SELECTED TEXT:

***

Challenges of using time series forecasting to predict inflation
The main issue with using exogenous variables to forecast inflation is that inflation is impacted by a myriad of different factors - and no one model could possibly account for all of them.
In addition, the issue with attempting to predict inflation using time series forecasting methods is that inflation (or any macroeconomic variable) tends to be more of a stochastic time series with inherent randomness as opposed to deterministic - where there is a clearly defined pattern over time.
As a contrasting example, let us take an example of forecasting weather data vs. inflation.
Here is an autocorrelation function generated using statsmodels in Python for monthly weather data.
We can see that there is a clear seasonal trend in correlation every 12 months - as we would expect since cold temperatures in January are likely to be similar to that of the previous January, July temperatures will be similar to that of last July, etc.
However, let us now look at an autocorrelation function generated using yearly U.S. inflation data from 1960-2019 as sourced from fred.stlouisfed.org:
We can see that there is no particular seasonal pattern to inflation, as evidenced by the drop-off in autocorrelations as the time lags increase.
In this regard, when predicting using auto_arima for the first 40 years of data and then predicting on the last 20 - ARIMA(0,1,3)(0,0,0)[0] was selected as the best fit. This essentially means that the model is forecasting a random walk as below:
Alternative solution: Detecting causal inference between macroeconomic variables
The challenge here is that i would like to establish the connection
between these variables and inflation (which exist according to the
Central bank)
If this is the case, then the recommended path is not necessarily using forecasting methods to predict the time series, but in implementing causal inference to establish the degree to which a relationship exists between two variables.

***

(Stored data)
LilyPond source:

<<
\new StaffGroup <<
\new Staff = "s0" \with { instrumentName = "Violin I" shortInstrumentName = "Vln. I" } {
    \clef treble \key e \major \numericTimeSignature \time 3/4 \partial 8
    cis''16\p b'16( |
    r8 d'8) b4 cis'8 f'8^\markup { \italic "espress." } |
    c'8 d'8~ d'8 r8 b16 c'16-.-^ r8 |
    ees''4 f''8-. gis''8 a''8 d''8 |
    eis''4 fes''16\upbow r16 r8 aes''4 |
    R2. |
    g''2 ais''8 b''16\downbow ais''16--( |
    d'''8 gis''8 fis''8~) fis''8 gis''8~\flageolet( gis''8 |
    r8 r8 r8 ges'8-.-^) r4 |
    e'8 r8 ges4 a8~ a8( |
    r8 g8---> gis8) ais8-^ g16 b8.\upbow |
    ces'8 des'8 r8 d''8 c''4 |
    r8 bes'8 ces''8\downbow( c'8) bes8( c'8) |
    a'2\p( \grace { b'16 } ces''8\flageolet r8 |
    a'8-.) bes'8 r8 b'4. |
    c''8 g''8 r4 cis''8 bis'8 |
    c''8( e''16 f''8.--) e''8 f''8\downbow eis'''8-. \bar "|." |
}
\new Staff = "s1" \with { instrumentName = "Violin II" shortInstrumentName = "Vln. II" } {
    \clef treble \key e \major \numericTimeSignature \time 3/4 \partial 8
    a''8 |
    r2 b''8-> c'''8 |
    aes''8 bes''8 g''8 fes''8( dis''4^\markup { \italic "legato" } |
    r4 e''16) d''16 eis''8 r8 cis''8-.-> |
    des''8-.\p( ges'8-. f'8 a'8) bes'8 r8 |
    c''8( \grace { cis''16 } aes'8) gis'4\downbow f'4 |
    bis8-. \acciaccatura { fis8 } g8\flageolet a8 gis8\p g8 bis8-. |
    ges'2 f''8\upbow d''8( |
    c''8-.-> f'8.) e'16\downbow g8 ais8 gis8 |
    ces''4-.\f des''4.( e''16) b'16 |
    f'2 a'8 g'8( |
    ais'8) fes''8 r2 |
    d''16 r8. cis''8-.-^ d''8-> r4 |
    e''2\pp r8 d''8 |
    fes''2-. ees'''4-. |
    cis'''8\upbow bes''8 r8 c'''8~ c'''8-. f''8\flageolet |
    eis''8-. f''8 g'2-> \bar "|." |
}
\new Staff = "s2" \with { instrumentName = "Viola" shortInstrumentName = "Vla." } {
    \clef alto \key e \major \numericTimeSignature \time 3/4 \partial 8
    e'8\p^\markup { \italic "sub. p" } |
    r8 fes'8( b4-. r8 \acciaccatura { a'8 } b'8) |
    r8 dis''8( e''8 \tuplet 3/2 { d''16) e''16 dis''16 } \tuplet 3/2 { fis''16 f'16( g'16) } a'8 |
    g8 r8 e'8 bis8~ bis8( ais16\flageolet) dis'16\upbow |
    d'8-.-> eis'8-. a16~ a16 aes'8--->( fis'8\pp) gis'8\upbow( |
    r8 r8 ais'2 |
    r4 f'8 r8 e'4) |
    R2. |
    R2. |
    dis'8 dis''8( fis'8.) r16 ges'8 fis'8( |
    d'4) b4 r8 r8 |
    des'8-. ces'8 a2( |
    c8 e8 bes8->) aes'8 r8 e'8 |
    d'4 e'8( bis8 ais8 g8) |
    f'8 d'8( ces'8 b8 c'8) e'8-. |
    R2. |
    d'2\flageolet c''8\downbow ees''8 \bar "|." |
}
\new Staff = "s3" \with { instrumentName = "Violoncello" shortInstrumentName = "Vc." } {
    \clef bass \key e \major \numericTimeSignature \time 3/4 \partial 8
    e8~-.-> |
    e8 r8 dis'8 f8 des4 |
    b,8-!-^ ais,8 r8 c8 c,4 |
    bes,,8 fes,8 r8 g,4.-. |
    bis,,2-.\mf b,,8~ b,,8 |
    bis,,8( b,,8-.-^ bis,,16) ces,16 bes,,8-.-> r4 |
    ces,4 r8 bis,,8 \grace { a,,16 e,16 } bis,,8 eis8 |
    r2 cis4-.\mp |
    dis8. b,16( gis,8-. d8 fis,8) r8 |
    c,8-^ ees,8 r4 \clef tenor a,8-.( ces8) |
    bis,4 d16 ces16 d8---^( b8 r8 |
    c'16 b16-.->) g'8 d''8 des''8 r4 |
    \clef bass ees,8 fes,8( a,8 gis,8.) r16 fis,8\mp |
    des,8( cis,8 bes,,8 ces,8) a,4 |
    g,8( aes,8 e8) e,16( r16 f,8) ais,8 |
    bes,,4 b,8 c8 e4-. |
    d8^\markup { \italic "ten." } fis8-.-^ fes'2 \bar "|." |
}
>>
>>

***

EXERCISE BRIEF: Can you pick up the piece on forecasting inflation after its last sentence and carry it on?

TASK RESULT:
Let's consider an example. Suppose that one wishes to investigate the relationship between fluctuations in exchange rates and inflation. This could be accomplished using CausalImpact, which uses Bayesian structural time-series models to detect casual inference. This package can be implemented in either Python or R.
Here is an example of how one might apply the model. Let us suppose that one wishes to investigate whether there is a relationship between European inflation and an intervention, e.g. a change in ECB interest rates. To do this, one would need to select a control time series that would not be affected by the intervention. For instance, one would hypothesise that Japanese inflation rates would not be impacted by changes in ECB interest rates. Therefore, Japanese inflation rates could be used as a control variable - and using causal inference would seek to answer the question - what would happen to inflation if the interest rate change had not taken place?
By establishing this, one could then seek to establish causal inference and attempt to quantify the degree to which a change in one variable impacts another.
Disclaimer: The examples in the above answer are given merely to facilitate the explanation of time series principles - none of the above is intended as any sort of financial or investment advice.